Text excerpt
The max_luns parameter allows an upper limit to be placed on the logical unit number (lun) that the scsi_debug driver will respond to. A value of 2 means that this driver will respond to logical unit numbers 0 and 1. If max_luns is modified by a sysfs write then the scsi_debug driver modifies the scsi_host::max_lun member of all hosts that it owns. When max_luns is modified by a sysfs write then it will take effect the next time a host is added (see add_host) or when a scan is done on any existing host. The mid level scanning code will scan for up to but not including max_scsi_luns which is a SCSI mid level boot and module load time parameter.
The max_queue parameter indicates the maximum number of queued responses the driver can handle. This defaults to an internal define in the scsi_debug driver called SCSI_DEBUG_CANQUEUE which is currently 192 (on 64 bit machines, 96 or 32 bit machines). If both the delay and ndelay parameters are 0, no commands have queued responses. If there is an attempt to exceed this value then either SCSI_MLQUEUE_HOST_BUSY is returned to the mid-layer (the default) or a status of TASK_SET_FULL (if the 0x200 opts mask is set). Sysfs can be used at any time to change the value of max_queue, even when the are queued command responses.
The medium_error_count parameter indicates the number of blocks, including the medium_error_start LBA, on which to yield a SCSI MEDIUM ERROR sense key. This only occurs when the opts parameter has its bit 1 (i.e. 0x2) set. Its default value is 10.
The medium_error_start parameter indicates the first LBA to yield a SCSI MEDIUM ERROR sense key. This only occurs when the opts parameter has its bit 1 (i.e. 0x2) set. Its default value is 0x1234 (4660 in decimal).
The ndelay parameter is the response delay whose units are nanoseconds. This mechanism depends on high resolution timers in the kernel which may not be supported on small or old system (it is a kernel build config option). Its default value is 0 which means the delay parameter is operative. If ndelay is a positive value then a response delay for that many nanoseconds is active (and to indicate the delay parameter is overridden, it is set to -9999). Depending on the hardware, setting ndelay to less than a few microseconds probably causes no further reduction in the observed response delays. Trying to write a new value to ndelay while there are queued command responses may result in an EBUSY error.
The no_lun_0 parameter when set to a non zero value causes a lun 0 INQUIRY response of peripheral_qualifier==3 indicating there is no actual lu there. As required by SPC, lun 0 will still respond to the a REPORT LUNS command. If the REPORT LUNS has a 'select report' code of 1 or 2, then one of the luns reported will be the REPORT LUNS well known logical unit (lun 49409 or 0xc101). The default value is 0. If max_luns is greater than 1, the the first lun generated by scsi_debug will be lun 1 (since lun 0 is skipped). The REPORT LUNS well known logical unit (wlun) only supports the INQUIRY, REPORT LUNS, REQUEST SENSE and TEST UNIT READY SCSI commands. To make this wlun appear as a scsi generic (sg) device see the REPORT LUNS well known LUN example below.

Dataset extract
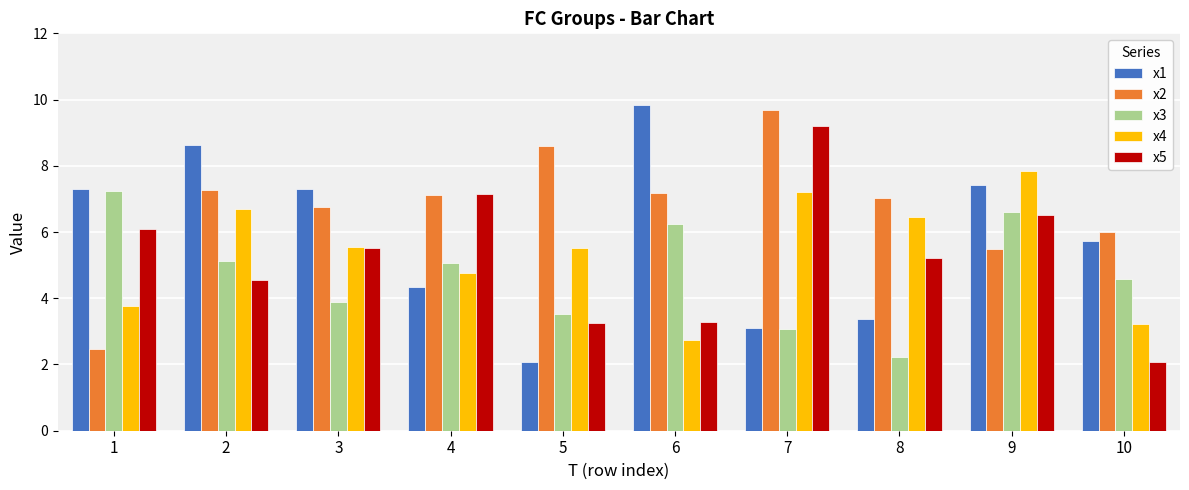

Read the x2 value at 3.

6.8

Parts of the exercise
1. Name every SCSI command that the scsi_debug parameter text says the REPORT LUNS well known logical unit supports.
2. Rewrite the stretch of the scsi_debug parameter text from "The medium_error_start parameter" through "(4660 in decimal).", changing "first LBA" to "starting LBA".

Solution set
1. INQUIRY, REPORT LUNS, REQUEST SENSE, TEST UNIT READY

2.
The medium_error_start parameter indicates the starting LBA to yield a SCSI MEDIUM ERROR sense key. This only occurs when the opts parameter has its bit 1 (i.e. 0x2) set. Its default value is 0x1234 (4660 in decimal).